Le forum social de Ouahigouya s'est penché sur cette réalité à travers le
thème : "accords de partenariat économique, produits sensible et
souveraineté alimentaire". La confédération paysanne du Faso, une des
têtes de proue de la lutte au Burkina, à travers un de ses membres, Amadou
Tamboura a donné le point de vue de la structure paysanne à travers une
communication. Pour lui la pression exercée par la société civile à permis
aux négociateurs de l'union Européenne de proposer des produits sensibles à
exclure de la négociation. La confédération paysanne du Faso ne se fait
d'illusion quant aux effets néfastes que cette signature pourra produire sur
la production agricole des pays ACP dont l'Afrique de l'ouest fait partie.

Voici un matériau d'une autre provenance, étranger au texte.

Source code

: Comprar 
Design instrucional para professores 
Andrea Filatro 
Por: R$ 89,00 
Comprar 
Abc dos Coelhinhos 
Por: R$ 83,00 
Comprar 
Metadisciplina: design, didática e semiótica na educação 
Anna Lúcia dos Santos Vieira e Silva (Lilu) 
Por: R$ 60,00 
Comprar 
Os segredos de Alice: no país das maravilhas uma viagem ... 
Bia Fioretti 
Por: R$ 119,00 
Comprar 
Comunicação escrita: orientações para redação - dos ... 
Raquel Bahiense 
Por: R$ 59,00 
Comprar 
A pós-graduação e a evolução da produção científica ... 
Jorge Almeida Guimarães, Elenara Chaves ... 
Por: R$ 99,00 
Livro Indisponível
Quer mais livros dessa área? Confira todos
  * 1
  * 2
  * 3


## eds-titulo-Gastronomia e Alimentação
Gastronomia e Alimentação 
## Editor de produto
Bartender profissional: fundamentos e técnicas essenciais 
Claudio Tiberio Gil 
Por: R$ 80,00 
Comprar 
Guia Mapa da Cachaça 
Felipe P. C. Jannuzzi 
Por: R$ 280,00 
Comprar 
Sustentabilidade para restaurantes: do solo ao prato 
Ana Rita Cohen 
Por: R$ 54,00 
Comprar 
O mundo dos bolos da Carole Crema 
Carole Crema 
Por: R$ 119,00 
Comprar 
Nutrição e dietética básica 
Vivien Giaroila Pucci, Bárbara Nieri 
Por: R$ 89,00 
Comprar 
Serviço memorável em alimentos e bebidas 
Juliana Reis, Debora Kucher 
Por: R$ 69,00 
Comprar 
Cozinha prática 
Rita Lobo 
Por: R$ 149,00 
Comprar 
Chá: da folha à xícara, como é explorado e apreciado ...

C'est en cela que Tamboura croit que tout produit agricole est sensible. Par
conséquent, pour préserver la sécurité alimentaire et la souveraineté
alimentaire, il y a lieu de considérer que tous les produits agricoles sont
sensibles. Pour ce qui concerne les conséquences de la signature des APE,
Amadou Tamboura a dit ceci: "le rapport du parlementaire français Jean
Claude Lefort en parlant de choc budgétaire, industriel et agricole démontre
bien les conséquences d'un APE tel qu'il se présente sur notre système de
fiscalité de porte (Recettes douanières), sur nos industries toujours
embryonnaires et sur notre agriculture. Une agriculture faut-il le rappeler,
peu productive en dépit de ses performances." Outre l'atelier sur les
accords de partenariat économique et la souveraineté alimentaire les jeunes
se sont retrouvés dans un espace pour débattre de leurs préoccupations. Il
s'agissait "du rôle de la jeunesse dans l'altermondialisme". Mais
le débat s'est focalisé beaucoup plus sur la problématique de l'engagement
des jeunes dans les différentes luttes pour leur épanouissement. Pour
certains intervenants, les jeunes ne sont pas suffisamment engagés .Pour
d'autres, c'est le contraire. Ces derniers s'appuient sur les hautes luttes
mémorables du peuple malien à travers sa jeunesse pour l'instauration de la
démocratie au Mali en 1991. Le combat de la jeunesse ivoirienne pour faire
face à l'hégémonie française soutenue de l'intérieur par une horde de bandits
en est une autre illustration. Les jeunes ont émis le vœu que des débats sur
la nation, sur l'Afrique et sur l'avenir du monde nourrissent les causeries
dans les grains de thé et dans d'autres lieux de rencontre de jeunes.